- [RECORDED INFORMATION]:
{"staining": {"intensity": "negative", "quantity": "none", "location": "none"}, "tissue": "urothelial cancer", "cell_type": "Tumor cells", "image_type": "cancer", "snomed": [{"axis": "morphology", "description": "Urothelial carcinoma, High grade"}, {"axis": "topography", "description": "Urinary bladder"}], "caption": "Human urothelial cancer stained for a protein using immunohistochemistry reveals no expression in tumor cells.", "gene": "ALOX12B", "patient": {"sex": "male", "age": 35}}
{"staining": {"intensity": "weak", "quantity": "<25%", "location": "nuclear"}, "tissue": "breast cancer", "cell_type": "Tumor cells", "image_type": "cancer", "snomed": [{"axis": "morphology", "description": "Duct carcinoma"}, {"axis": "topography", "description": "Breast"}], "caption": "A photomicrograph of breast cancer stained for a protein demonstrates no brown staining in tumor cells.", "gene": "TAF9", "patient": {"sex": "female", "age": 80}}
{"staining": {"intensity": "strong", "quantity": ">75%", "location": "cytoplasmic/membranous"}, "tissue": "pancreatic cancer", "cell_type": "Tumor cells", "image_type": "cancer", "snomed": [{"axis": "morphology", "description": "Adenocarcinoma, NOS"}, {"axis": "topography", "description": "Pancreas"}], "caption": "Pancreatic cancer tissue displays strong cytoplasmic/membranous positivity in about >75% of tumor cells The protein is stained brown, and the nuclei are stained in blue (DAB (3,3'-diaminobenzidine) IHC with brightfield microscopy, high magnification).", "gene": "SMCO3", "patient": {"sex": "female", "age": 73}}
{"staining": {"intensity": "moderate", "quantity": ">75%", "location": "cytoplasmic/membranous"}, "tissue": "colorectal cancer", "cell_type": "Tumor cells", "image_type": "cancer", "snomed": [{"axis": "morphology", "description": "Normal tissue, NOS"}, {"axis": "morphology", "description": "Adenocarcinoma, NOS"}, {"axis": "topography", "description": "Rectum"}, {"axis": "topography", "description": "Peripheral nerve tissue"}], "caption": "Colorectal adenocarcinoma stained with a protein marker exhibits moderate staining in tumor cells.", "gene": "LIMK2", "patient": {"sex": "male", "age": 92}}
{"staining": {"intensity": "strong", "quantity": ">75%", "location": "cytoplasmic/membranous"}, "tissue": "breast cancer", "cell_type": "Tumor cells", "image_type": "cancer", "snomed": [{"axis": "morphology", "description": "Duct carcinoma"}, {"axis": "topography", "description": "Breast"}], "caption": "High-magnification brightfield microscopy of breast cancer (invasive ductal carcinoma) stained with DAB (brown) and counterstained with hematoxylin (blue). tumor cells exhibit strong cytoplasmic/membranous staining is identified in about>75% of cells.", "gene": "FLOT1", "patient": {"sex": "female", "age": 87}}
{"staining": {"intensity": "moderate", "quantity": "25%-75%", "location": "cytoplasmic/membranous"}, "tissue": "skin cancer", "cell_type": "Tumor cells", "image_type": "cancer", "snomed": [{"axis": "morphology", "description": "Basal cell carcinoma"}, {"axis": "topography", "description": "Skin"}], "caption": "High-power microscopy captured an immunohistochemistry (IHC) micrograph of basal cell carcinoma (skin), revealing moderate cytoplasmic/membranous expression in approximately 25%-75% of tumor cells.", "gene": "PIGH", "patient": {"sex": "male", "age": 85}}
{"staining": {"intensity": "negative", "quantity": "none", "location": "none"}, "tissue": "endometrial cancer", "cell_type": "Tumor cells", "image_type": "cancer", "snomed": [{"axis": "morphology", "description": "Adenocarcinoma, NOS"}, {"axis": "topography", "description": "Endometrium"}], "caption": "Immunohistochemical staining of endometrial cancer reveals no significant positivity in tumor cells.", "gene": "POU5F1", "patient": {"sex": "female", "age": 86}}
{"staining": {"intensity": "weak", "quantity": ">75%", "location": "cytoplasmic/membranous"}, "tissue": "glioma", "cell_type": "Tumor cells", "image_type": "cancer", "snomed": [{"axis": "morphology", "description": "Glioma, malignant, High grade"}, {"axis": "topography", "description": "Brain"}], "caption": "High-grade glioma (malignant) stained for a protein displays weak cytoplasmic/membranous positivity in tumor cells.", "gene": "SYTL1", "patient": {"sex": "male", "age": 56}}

- [WHAT THE TASK REQUIRES]:
Return all of the lines above exactly, with none omitted.

- [PROBLEM SOLUTION]:
{"staining": {"intensity": "negative", "quantity": "none", "location": "none"}, "tissue": "urothelial cancer", "cell_type": "Tumor cells", "image_type": "cancer", "snomed": [{"axis": "morphology", "description": "Urothelial carcinoma, High grade"}, {"axis": "topography", "description": "Urinary bladder"}], "caption": "Human urothelial cancer stained for a protein using immunohistochemistry reveals no expression in tumor cells.", "gene": "ALOX12B", "patient": {"sex": "male", "age": 35}}
{"staining": {"intensity": "weak", "quantity": "<25%", "location": "nuclear"}, "tissue": "breast cancer", "cell_type": "Tumor cells", "image_type": "cancer", "snomed": [{"axis": "morphology", "description": "Duct carcinoma"}, {"axis": "topography", "description": "Breast"}], "caption": "A photomicrograph of breast cancer stained for a protein demonstrates no brown staining in tumor cells.", "gene": "TAF9", "patient": {"sex": "female", "age": 80}}
{"staining": {"intensity": "strong", "quantity": ">75%", "location": "cytoplasmic/membranous"}, "tissue": "pancreatic cancer", "cell_type": "Tumor cells", "image_type": "cancer", "snomed": [{"axis": "morphology", "description": "Adenocarcinoma, NOS"}, {"axis": "topography", "description": "Pancreas"}], "caption": "Pancreatic cancer tissue displays strong cytoplasmic/membranous positivity in about >75% of tumor cells The protein is stained brown, and the nuclei are stained in blue (DAB (3,3'-diaminobenzidine) IHC with brightfield microscopy, high magnification).", "gene": "SMCO3", "patient": {"sex": "female", "age": 73}}
{"staining": {"intensity": "moderate", "quantity": ">75%", "location": "cytoplasmic/membranous"}, "tissue": "colorectal cancer", "cell_type": "Tumor cells", "image_type": "cancer", "snomed": [{"axis": "morphology", "description": "Normal tissue, NOS"}, {"axis": "morphology", "description": "Adenocarcinoma, NOS"}, {"axis": "topography", "description": "Rectum"}, {"axis": "topography", "description": "Peripheral nerve tissue"}], "caption": "Colorectal adenocarcinoma stained with a protein marker exhibits moderate staining in tumor cells.", "gene": "LIMK2", "patient": {"sex": "male", "age": 92}}
{"staining": {"intensity": "strong", "quantity": ">75%", "location": "cytoplasmic/membranous"}, "tissue": "breast cancer", "cell_type": "Tumor cells", "image_type": "cancer", "snomed": [{"axis": "morphology", "description": "Duct carcinoma"}, {"axis": "topography", "description": "Breast"}], "caption": "High-magnification brightfield microscopy of breast cancer (invasive ductal carcinoma) stained with DAB (brown) and counterstained with hematoxylin (blue). tumor cells exhibit strong cytoplasmic/membranous staining is identified in about>75% of cells.", "gene": "FLOT1", "patient": {"sex": "female", "age": 87}}
{"staining": {"intensity": "moderate", "quantity": "25%-75%", "location": "cytoplasmic/membranous"}, "tissue": "skin cancer", "cell_type": "Tumor cells", "image_type": "cancer", "snomed": [{"axis": "morphology", "description": "Basal cell carcinoma"}, {"axis": "topography", "description": "Skin"}], "caption": "High-power microscopy captured an immunohistochemistry (IHC) micrograph of basal cell carcinoma (skin), revealing moderate cytoplasmic/membranous expression in approximately 25%-75% of tumor cells.", "gene": "PIGH", "patient": {"sex": "male", "age": 85}}
{"staining": {"intensity": "negative", "quantity": "none", "location": "none"}, "tissue": "endometrial cancer", "cell_type": "Tumor cells", "image_type": "cancer", "snomed": [{"axis": "morphology", "description": "Adenocarcinoma, NOS"}, {"axis": "topography", "description": "Endometrium"}], "caption": "Immunohistochemical staining of endometrial cancer reveals no significant positivity in tumor cells.", "gene": "POU5F1", "patient": {"sex": "female", "age": 86}}
{"staining": {"intensity": "weak", "quantity": ">75%", "location": "cytoplasmic/membranous"}, "tissue": "glioma", "cell_type": "Tumor cells", "image_type": "cancer", "snomed": [{"axis": "morphology", "description": "Glioma, malignant, High grade"}, {"axis": "topography", "description": "Brain"}], "caption": "High-grade glioma (malignant) stained for a protein displays weak cytoplasmic/membranous positivity in tumor cells.", "gene": "SYTL1", "patient": {"sex": "male", "age": 56}}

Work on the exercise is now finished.